Background: The industry-supported AZURE trial (New England Journal of Medicine 2011;365:1396) showed that the bisphosphonate drug zoledronic acid (ZA), in combination with standard systemic therapy, had no effect on the overall study population of patients with Stage II or III breast cancer. ZA did significantly reduce the risk for recurrence and death among postmenopausal patients.
So, what is the problem? Bisphosphonate therapy has also been linked to osteonecrosis of the jaw, a condition in which there can be exposed bone )most commonly in the mandible, or lower jaw) as well as loose teeth, infections, localized pain, and draining fistulas.

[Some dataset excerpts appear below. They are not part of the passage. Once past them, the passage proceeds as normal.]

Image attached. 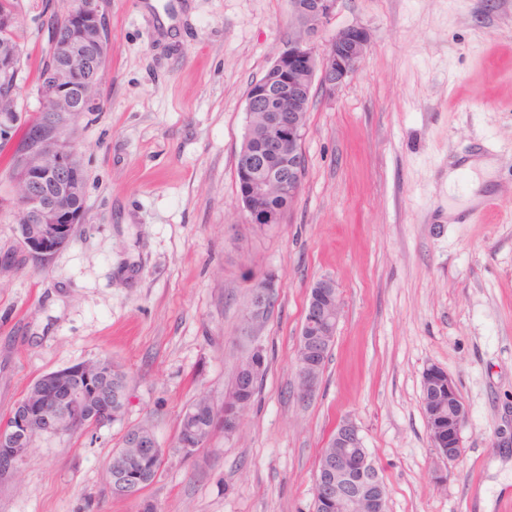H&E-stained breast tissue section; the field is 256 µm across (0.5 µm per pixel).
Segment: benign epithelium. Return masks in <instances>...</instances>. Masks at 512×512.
Masks as SVG:
<instances>
[{"mask_svg":"<svg viewBox=\"0 0 512 512\" xmlns=\"http://www.w3.org/2000/svg\"><path fill=\"white\" fill-rule=\"evenodd\" d=\"M337 0H291L295 17L305 30L299 33L276 57L264 76L246 94V137L237 155L236 184L241 210L249 224H280L284 210L271 211L265 201L272 188L295 197L299 195L304 167L301 144L307 128L313 82L331 92L351 76L366 56L370 39L366 30L351 26L337 30L318 53L314 37L328 24ZM71 37L59 38L55 26L48 25L49 59L40 91L41 128L31 135L27 149L18 162L14 205L25 220L19 233L21 246L36 257H48L68 244L76 225L82 223L84 210L77 200L85 193L82 169L68 141L55 136L68 116L85 112L95 104L88 87L102 74L98 53L103 51L105 24L92 0L67 17ZM0 72L12 77L11 91L18 88V70L14 55H0ZM27 122L24 112L0 114V143L12 144L17 129ZM259 137L266 155L275 157L279 166L270 173L258 168L257 154L250 148ZM279 289L273 275L264 274L249 295L244 315L246 337L252 341L247 356L262 353L256 342L257 331L271 317ZM341 315V300L333 279L321 277L310 288L304 324L297 345L295 369L300 396L309 398L320 383L319 358L334 344L336 325ZM82 371L49 373L39 378L42 401H19L9 416L0 421V479L11 476L26 458L32 442L30 426L46 421L50 430H72L71 414L84 411L94 420L105 407L103 394L97 406H86V386ZM445 381L448 387V424L426 417L428 438L437 457L455 462L463 453L462 429L467 410L455 381L439 366L428 367L423 386ZM364 448L357 426L349 420L338 422L327 440L314 475L316 501L336 506V512H387V493L378 471L367 458L359 457ZM157 440L137 431L128 432L124 447L108 461L112 496L138 499L128 479L126 466L132 459L162 460Z\"/></svg>","mask_w":512,"mask_h":512,"instance_id":"benign-epithelium-1","label":"benign epithelium"}]
</instances>
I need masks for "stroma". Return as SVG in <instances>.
Wrapping results in <instances>:
<instances>
[{"label": "stroma", "mask_w": 512, "mask_h": 512, "mask_svg": "<svg viewBox=\"0 0 512 512\" xmlns=\"http://www.w3.org/2000/svg\"><path fill=\"white\" fill-rule=\"evenodd\" d=\"M16 101L39 107L58 0H15ZM95 0L111 50L94 111L68 118L86 179L71 241L26 253L0 164V417L42 375L109 357L128 375L120 421L36 436L0 481V512H139L107 462L129 428L165 455L156 512H312L313 474L342 419L360 429L388 512H512V0H337L327 32L364 27L370 49L335 92L313 88L305 177L282 223H246L235 178L246 94L298 30L290 0ZM492 161L478 203L449 217L448 171ZM495 210H487L488 202ZM275 274L258 333L268 370L233 437L185 456L182 412L214 407L241 355L248 273ZM342 315L316 394L294 362L312 283ZM457 383L464 453L438 465L421 409L428 366Z\"/></svg>", "instance_id": "obj_1"}]
</instances>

What is the incidence of osteonecrosis? Investigators looked at 3360 women in the AZURE trial. Patients were randomized to get standard systemic therapy, with or without ZA (4mg for 19 doses over 5 years). There were 26 confirmed cases of osteonecrosis, representing a cumulative incidence of 2.1%.
My take: It is comforting that the incidence of jaw necrosis is relatively low. Still, osteonecrosis can be debilitating, and medical treatment with surgical debridement has variable success. If you are offered zoledronic acid or denosumab as a component of your breast cancer management, have a good dialog with your care team about this potential side effect. I’m Dr. Michael Hunter.